Sunday Herald relaunches format
The Sunday Herald newspaper has undergone a change by re-launching as a single-section news magazine.
Scotland was often described as a great newspaper-reading nation and has one of the most competitive newspaper markets in the world.
But the country has only had its own quality press on Sundays in relatively recent times.
Historically, the Sunday Mail and the Sunday Post dominated the market.
The Post was once so widely read it had a place in the Guinness Book of Records.
Until the 1970s the mid-market Scottish Sunday Express helped bridge the gap between the popular Scottish tabloids and the highbrow London titles such as The Sunday Times and The Observer.
The first attempt at a Scottish Sunday broadsheet was the Sunday Standard - also published by the company which owned what was then called the Glasgow Herald.
This paper appeared between 1981 and 1983 and is widely remembered now as an editorial success but a commercial failure.
Scotland on Sunday was launched in 1988 and at its peak in the late 1990s sold about 130,000 copies.
Around the same time as Scotland on Sunday was launched, The Sunday Times and The Observer began to publish distinct Scottish editions.
Today Scotland on Sunday sells 52,000 copies in Scotland and a few thousand more in the rest of the UK.
Last year The Sunday Times scaled back its Scottish edition dramatically, although it still sells almost 60,000 copies north of the border. Arguably, The Observer's Scottish edition has been little more than a token effort for several years.
With sales of about 42,000, the National Union of Journalists says the Sunday Herald's owner Newsquest had wanted local management to close the title.
The relaunch as a news magazine is, it is rumoured, an attempt to give it a sustainable future.
The company has not commented on these claims but some at the Sunday Herald point out that they have had to live with claims from sceptics that the title would not last since the start.
However, such a radical relaunch is definitely a gamble. It could prove a success which other newspapers may emulate, or come to be seen as a brave final throw of the dice by a paper determined to survive.
As the Sunday Herald is a relatively young paper, its readers are less likely to be resistant to change than some of those who have bought the same paper all their life. That does not necessarily mean, however, that they will like the changes.
The move to a single-section format bucks a trend in journalism going back decades. Most quality newspapers - on Sundays and weekdays - are now split into distinct sections and it is common to share different parts of newspapers around a family.
A single-section format makes this impossible. But others believe there could be a niche for a serious paper in a more concise and compact form.
Editor Richard Walker has been quick to dispel suggestions the new magazine format means the title will not report on Saturday's news and sport.

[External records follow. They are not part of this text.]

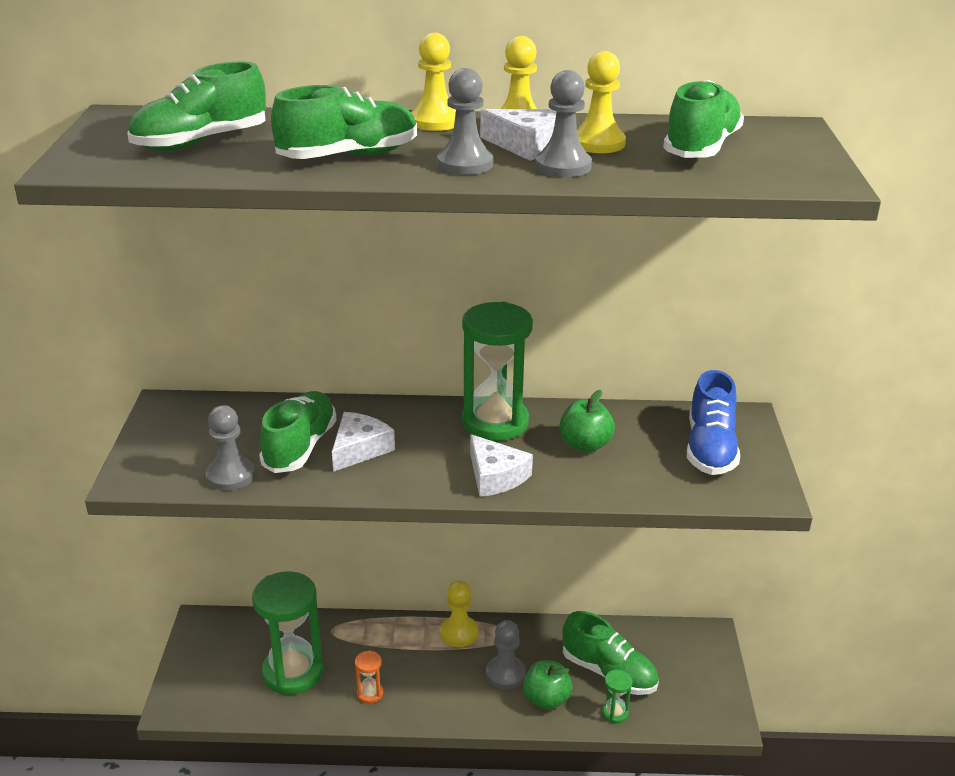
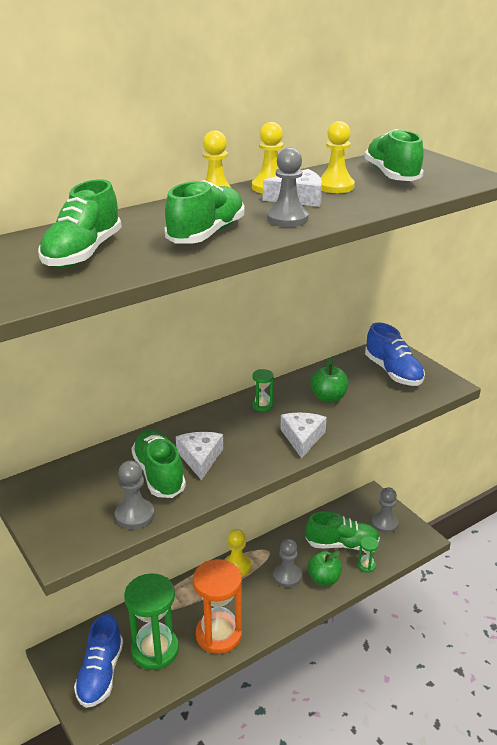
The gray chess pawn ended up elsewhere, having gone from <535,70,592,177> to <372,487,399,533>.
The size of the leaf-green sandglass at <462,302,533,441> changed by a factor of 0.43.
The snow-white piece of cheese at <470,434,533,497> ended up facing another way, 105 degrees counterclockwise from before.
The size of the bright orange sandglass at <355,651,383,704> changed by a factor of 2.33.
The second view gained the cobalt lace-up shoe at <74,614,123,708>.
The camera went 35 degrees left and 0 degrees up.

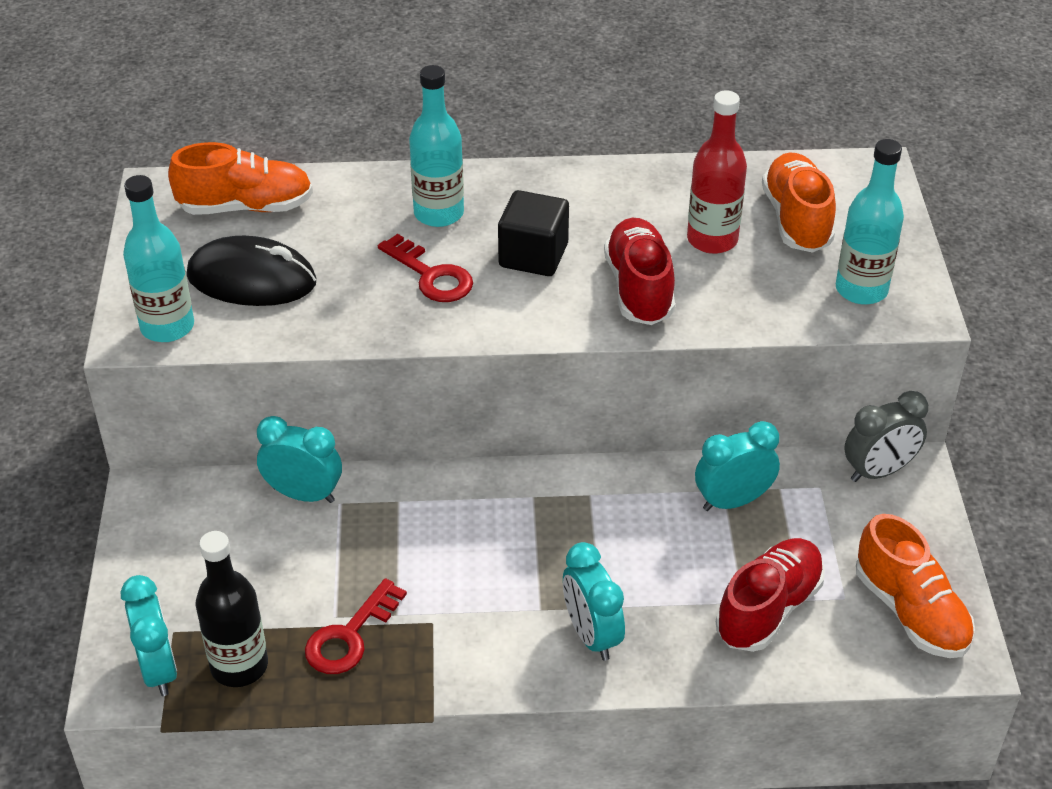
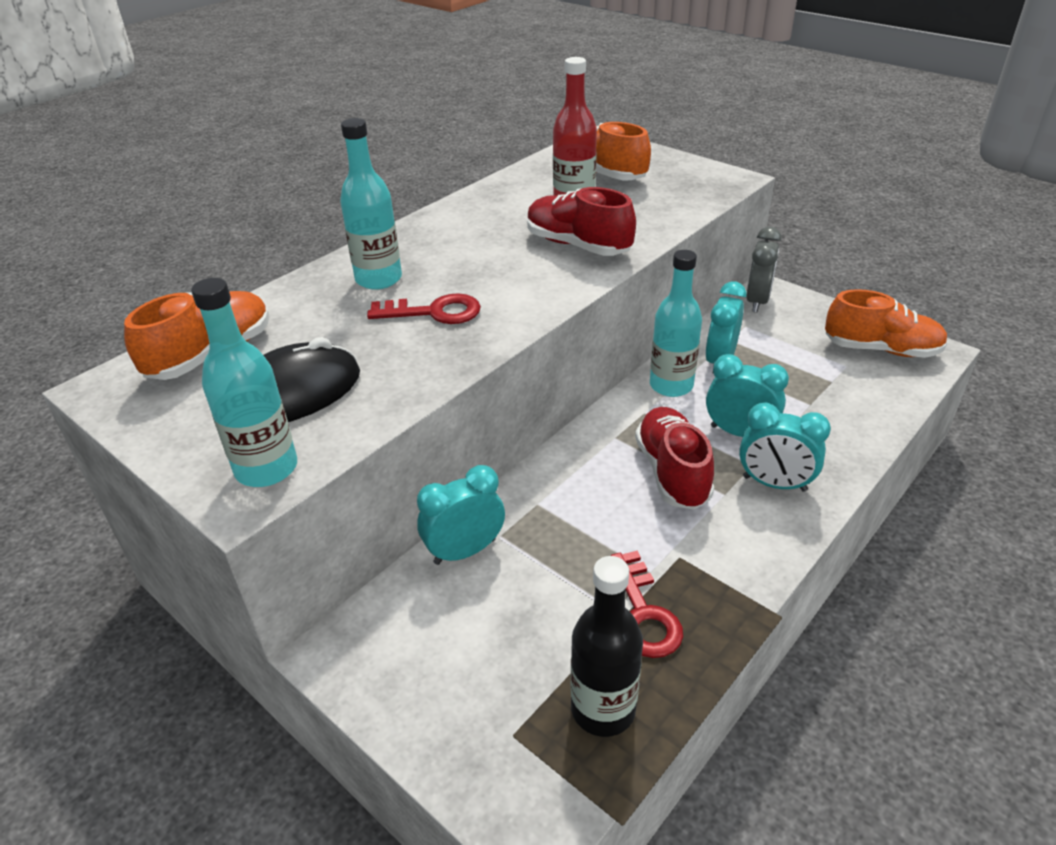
The turquoise drink bottle ended up elsewhere, having gone from <836,139,904,305> to <650,250,702,397>.
The second view lost the ebony cube at <498,190,569,276>.
The crimson lace-up shoe ended up elsewhere, having gone from <716,538,825,652> to <635,407,714,510>.
The turquoise bedside clock ended up elsewhere, having gone from <121,575,177,696> to <706,354,789,437>.
The camera went 45 degrees left and 5 degrees down.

This will still be an important part of the mix, although there will be more emphasis than before on analysis, opinion and in-depth articles.

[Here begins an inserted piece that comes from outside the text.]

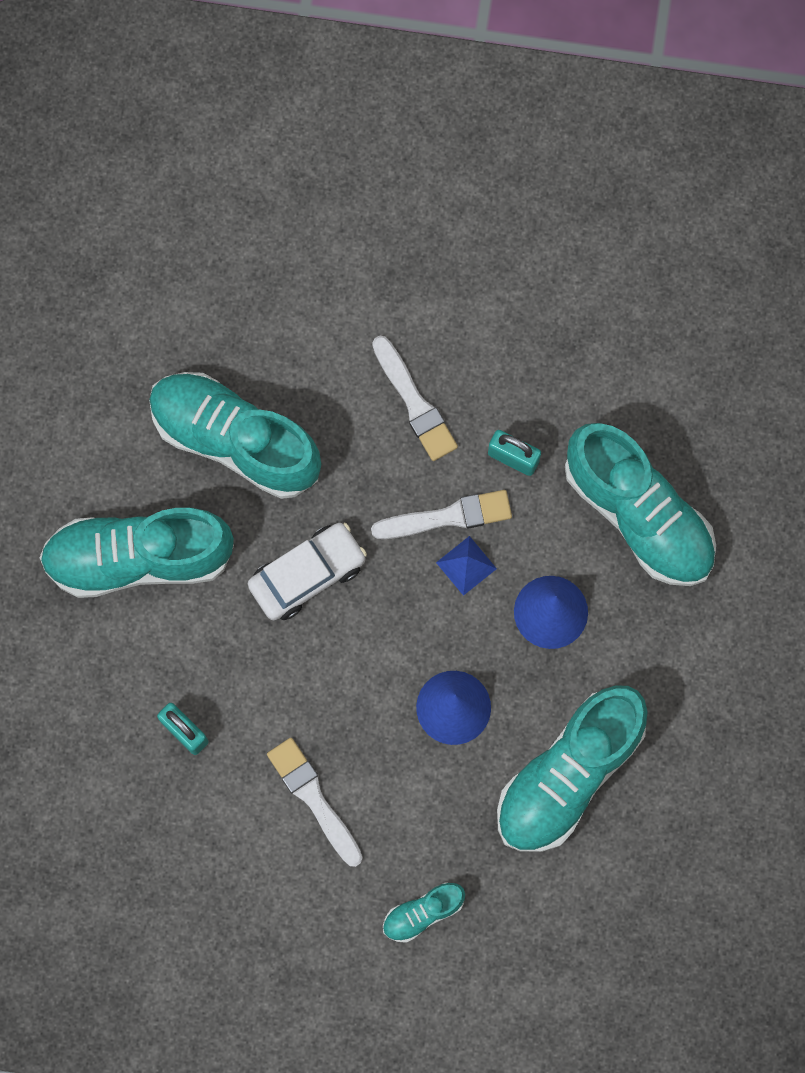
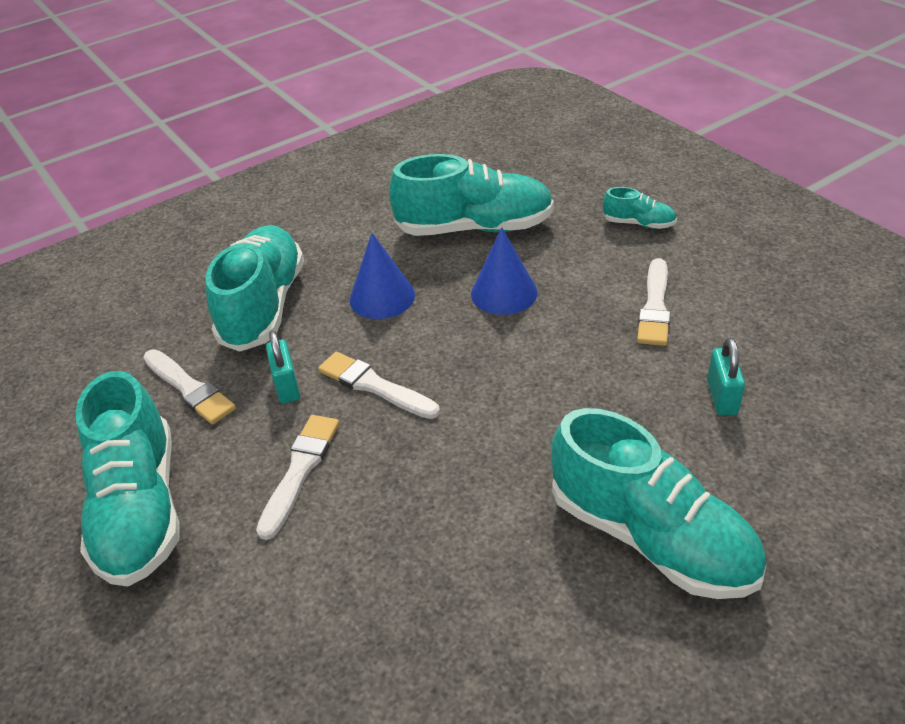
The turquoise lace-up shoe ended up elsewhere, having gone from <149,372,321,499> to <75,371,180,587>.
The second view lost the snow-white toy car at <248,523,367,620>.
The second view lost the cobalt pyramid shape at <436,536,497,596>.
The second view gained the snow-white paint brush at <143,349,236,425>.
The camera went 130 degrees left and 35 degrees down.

But the paper, which will normally have 92 pages, does challenge some preconceptions about what sort of content a Sunday paper needs to offer.
For instance, it won't include television listings for the whole week - a staple of many Saturday and Sunday papers since the mid-1990s.
No target circulation has been announced for the new-look Sunday Herald but the sales figures over the next few months will reveal whether the title is hitting the mark.